Lubrizol has reached a key clinical development milestone, announcing that a drug formulation enabled by its novel excipient, Apisolex polymer, is now in Phase 1 clinical trials.

The polyamino acid-based excipient, introduced in 2022, is designed to improve the solubility of poorly water-soluble compounds—particularly BCS Class II and IV active pharmaceutical ingredients (APIs). Developed under Good Manufacturing Practices (GMP), the excipient is suitable for multiple administration routes, including parenteral.

Lubrizol reports that Apisolex polymer has demonstrated the ability to increase solubility by up to 50,000-fold for certain compounds.
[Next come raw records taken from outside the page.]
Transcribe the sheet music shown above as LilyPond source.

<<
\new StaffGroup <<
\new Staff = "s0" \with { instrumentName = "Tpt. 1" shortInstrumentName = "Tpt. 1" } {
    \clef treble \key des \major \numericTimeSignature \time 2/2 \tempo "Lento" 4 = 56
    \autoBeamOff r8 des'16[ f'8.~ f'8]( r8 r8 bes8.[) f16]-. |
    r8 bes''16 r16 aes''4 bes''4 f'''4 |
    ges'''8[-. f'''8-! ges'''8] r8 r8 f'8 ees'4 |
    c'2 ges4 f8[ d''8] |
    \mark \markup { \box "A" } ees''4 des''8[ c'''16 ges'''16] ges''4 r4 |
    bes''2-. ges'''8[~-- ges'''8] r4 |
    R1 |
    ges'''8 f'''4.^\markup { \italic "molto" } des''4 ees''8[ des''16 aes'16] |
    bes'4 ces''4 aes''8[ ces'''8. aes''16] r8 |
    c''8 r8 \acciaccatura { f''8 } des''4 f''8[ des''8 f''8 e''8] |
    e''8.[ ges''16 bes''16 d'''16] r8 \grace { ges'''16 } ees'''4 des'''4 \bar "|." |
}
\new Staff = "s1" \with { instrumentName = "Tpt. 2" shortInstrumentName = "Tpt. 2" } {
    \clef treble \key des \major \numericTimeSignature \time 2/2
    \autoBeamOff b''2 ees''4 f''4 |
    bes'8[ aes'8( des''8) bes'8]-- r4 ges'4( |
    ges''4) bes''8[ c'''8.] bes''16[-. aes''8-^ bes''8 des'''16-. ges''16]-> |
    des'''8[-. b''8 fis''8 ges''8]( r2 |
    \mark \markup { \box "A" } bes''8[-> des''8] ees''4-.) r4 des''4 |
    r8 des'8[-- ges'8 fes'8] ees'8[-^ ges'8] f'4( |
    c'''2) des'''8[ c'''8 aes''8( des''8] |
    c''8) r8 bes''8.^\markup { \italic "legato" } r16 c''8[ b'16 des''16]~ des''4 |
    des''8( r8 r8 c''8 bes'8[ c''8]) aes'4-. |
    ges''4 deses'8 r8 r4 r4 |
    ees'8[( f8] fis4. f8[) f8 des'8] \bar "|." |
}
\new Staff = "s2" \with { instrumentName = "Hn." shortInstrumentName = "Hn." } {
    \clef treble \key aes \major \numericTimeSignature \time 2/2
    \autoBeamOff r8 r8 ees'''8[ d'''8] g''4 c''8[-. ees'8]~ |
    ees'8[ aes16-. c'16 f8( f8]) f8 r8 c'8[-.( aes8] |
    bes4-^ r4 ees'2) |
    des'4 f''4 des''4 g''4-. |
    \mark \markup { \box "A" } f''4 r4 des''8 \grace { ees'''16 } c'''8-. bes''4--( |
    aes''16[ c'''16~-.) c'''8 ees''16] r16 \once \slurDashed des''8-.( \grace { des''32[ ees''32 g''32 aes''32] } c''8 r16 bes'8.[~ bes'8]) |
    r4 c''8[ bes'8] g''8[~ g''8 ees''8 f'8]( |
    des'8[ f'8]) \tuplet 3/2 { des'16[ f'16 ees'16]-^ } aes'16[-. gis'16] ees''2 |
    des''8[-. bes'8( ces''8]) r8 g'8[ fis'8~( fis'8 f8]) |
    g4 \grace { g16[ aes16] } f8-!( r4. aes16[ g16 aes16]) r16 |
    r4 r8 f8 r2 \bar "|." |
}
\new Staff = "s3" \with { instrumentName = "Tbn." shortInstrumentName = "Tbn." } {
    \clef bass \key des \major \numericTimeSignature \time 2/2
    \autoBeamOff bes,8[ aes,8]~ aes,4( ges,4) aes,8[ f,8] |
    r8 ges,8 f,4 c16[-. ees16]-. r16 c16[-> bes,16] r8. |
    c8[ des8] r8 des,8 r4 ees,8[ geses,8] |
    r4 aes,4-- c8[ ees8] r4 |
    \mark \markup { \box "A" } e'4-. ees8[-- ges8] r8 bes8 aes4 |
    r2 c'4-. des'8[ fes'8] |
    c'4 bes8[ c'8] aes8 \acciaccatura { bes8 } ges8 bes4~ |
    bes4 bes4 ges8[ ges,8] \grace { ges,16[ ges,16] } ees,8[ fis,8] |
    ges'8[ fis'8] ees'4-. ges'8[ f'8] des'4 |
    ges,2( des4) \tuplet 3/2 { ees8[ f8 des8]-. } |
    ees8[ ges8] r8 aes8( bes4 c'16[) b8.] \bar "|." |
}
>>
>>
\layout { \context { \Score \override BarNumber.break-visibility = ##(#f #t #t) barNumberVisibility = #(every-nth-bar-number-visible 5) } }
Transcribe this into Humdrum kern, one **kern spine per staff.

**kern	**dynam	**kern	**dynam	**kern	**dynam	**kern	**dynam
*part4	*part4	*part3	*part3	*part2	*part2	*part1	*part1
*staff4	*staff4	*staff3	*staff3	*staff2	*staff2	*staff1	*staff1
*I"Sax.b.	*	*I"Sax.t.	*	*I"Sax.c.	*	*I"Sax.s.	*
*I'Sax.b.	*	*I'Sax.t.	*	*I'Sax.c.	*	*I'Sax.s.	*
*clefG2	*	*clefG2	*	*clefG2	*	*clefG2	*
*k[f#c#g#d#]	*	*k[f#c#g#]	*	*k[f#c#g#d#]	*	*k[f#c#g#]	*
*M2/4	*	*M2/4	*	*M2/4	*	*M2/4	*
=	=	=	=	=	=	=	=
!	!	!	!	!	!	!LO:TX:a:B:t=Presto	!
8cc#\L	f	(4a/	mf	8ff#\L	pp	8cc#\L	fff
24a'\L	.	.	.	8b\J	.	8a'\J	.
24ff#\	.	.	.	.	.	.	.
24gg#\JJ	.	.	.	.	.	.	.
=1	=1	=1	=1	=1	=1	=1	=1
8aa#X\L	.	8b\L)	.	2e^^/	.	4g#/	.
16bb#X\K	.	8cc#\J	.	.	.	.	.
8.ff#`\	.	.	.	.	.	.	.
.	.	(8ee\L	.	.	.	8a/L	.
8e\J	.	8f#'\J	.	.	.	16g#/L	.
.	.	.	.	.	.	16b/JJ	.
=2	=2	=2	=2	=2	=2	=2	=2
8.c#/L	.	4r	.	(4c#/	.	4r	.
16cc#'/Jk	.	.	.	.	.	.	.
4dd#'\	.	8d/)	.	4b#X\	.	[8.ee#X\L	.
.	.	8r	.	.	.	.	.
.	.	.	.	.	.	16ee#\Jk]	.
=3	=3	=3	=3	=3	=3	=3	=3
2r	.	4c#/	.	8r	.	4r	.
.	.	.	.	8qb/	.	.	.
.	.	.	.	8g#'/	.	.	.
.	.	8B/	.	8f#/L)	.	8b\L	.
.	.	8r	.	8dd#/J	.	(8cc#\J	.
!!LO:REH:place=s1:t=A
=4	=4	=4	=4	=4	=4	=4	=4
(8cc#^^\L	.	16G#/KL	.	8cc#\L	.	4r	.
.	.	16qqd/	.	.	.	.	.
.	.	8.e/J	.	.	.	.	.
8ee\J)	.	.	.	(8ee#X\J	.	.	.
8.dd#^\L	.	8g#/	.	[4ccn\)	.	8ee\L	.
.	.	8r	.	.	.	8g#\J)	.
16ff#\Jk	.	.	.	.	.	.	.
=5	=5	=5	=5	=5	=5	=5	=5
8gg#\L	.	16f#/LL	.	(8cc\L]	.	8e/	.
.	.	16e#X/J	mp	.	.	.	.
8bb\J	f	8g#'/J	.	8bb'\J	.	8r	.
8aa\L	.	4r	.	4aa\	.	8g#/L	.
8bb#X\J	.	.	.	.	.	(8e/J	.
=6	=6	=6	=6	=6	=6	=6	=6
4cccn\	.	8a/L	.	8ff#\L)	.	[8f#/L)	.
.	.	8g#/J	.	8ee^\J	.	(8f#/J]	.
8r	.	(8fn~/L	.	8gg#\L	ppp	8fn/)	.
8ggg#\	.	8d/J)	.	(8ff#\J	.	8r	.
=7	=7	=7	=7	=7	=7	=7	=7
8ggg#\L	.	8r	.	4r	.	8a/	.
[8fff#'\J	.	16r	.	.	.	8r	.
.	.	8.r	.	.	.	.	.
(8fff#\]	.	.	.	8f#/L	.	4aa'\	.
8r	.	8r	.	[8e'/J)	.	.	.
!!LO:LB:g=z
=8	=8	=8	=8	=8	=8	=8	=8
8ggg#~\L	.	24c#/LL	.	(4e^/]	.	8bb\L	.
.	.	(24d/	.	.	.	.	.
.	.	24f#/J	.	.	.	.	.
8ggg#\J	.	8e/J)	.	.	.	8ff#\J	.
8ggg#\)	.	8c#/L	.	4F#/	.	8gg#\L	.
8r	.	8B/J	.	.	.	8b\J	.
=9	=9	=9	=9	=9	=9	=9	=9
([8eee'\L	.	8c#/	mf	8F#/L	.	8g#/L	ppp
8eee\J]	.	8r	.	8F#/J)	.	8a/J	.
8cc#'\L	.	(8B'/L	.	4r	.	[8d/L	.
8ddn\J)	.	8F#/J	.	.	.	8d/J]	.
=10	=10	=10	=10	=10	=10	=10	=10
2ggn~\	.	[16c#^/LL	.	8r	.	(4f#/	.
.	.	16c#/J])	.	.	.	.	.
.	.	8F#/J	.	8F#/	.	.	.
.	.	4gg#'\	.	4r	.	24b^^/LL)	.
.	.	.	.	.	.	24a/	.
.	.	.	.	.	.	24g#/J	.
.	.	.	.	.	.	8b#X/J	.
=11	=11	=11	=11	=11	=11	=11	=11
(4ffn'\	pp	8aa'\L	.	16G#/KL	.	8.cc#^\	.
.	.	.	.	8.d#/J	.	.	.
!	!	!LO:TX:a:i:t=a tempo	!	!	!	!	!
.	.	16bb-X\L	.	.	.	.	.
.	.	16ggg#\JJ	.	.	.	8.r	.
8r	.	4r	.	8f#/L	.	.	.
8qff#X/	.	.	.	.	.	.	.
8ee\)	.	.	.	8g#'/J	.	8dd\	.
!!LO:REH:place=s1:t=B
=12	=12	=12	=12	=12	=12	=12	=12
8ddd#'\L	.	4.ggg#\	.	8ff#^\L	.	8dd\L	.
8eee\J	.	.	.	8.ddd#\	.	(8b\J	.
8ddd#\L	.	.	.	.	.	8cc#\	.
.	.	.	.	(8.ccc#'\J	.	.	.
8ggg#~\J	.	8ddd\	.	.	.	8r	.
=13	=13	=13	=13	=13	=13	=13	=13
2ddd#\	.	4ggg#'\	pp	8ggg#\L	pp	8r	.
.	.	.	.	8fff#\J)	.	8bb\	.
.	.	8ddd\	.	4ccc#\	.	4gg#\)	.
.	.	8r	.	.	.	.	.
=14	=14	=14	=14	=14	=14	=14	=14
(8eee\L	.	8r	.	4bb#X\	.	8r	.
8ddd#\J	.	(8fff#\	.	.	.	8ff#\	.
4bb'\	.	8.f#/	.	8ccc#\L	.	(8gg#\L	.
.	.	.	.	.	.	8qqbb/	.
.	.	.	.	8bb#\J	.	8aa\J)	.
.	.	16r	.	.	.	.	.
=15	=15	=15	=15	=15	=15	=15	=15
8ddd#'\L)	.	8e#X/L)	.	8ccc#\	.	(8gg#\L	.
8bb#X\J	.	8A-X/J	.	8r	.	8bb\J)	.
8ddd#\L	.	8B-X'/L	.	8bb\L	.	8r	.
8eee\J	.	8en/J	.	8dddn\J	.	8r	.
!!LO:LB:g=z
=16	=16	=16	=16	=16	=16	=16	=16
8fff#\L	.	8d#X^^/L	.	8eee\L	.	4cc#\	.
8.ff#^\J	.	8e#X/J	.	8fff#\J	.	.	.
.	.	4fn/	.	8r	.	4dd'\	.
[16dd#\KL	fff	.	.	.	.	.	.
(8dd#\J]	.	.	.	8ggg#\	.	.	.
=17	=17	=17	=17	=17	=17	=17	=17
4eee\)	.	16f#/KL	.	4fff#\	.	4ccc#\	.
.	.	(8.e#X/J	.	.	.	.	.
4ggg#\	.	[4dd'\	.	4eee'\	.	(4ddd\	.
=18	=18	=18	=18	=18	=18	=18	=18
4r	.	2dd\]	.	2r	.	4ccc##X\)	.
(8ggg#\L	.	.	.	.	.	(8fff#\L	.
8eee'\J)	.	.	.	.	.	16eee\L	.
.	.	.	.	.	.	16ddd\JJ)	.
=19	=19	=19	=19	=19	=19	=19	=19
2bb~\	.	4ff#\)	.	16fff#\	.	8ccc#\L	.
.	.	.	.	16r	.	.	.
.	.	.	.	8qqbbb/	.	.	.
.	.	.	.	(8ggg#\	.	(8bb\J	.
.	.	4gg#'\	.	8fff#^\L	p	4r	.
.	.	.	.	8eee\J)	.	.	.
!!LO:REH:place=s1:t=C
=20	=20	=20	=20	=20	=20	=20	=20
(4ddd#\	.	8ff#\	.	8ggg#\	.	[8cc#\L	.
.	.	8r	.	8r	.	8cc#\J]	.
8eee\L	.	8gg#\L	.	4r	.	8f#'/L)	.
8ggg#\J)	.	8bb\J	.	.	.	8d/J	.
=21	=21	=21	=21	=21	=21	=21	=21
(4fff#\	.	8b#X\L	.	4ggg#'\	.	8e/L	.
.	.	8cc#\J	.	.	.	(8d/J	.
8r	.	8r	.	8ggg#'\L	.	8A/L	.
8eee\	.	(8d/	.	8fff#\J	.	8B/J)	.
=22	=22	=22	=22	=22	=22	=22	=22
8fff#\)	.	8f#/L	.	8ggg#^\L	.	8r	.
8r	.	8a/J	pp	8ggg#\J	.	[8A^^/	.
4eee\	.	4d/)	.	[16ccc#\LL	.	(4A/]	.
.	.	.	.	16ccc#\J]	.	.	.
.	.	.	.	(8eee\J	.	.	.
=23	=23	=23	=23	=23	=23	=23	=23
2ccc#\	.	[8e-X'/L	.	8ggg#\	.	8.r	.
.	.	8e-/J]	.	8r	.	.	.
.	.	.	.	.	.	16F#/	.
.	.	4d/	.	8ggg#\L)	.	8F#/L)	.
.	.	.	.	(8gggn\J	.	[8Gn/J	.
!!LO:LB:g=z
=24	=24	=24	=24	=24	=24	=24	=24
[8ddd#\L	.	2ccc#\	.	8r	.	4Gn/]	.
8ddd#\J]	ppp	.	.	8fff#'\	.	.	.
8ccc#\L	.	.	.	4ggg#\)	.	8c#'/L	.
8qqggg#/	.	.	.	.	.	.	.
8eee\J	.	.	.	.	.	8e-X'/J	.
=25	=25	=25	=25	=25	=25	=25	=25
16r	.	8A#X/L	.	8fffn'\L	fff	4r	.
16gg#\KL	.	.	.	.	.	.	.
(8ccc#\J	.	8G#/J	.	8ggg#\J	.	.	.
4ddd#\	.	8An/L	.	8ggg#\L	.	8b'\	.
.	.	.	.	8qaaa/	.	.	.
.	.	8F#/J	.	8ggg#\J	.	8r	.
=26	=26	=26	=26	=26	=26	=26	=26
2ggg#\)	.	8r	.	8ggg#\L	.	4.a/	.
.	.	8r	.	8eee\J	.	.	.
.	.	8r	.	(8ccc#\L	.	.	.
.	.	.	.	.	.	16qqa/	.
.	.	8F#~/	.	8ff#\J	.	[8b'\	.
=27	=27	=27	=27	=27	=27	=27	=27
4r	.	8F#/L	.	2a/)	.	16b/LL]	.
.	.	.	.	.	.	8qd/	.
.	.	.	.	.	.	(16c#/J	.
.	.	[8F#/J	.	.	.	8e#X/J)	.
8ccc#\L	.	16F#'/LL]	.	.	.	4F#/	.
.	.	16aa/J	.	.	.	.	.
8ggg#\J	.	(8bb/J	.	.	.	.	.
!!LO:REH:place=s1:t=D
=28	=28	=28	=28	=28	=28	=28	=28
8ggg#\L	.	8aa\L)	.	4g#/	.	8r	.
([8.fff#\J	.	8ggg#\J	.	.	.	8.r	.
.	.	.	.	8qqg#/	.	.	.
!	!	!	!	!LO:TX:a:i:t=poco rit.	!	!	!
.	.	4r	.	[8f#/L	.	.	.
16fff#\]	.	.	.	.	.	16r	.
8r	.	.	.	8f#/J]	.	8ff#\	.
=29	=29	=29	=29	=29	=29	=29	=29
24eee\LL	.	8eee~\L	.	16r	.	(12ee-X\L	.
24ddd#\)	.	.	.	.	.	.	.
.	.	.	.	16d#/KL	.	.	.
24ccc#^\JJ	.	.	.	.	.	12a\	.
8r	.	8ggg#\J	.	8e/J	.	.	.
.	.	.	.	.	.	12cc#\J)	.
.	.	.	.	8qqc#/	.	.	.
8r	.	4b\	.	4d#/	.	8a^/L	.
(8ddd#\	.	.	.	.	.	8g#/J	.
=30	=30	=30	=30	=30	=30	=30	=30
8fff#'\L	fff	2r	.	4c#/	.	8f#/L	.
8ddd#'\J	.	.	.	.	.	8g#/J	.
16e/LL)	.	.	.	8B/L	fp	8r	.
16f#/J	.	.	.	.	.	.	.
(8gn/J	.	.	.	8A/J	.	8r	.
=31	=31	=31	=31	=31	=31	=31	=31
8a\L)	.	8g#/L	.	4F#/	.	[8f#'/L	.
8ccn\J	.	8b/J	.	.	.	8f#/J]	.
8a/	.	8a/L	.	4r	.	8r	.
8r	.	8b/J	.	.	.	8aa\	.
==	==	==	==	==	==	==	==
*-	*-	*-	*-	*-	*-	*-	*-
The excipient is currently being evaluated in several drug development programs globally, spanning multiple therapeutic areas and dosage forms.

“The progression to clinical trials of a formulation using Apisolex polymer marks an important step in addressing solubility and bioavailability challenges in injectable drug development,” said Kevin Song, senior director of Lubrizol’s global pharmaceutical and nutraceutical business. “We’re continuing to invest in broadening access to this platform and supporting manufacturers working with complex APIs.”

Apisolex is currently under investigation as part of a number of programs addressing difficult-to-formulate drug candidates.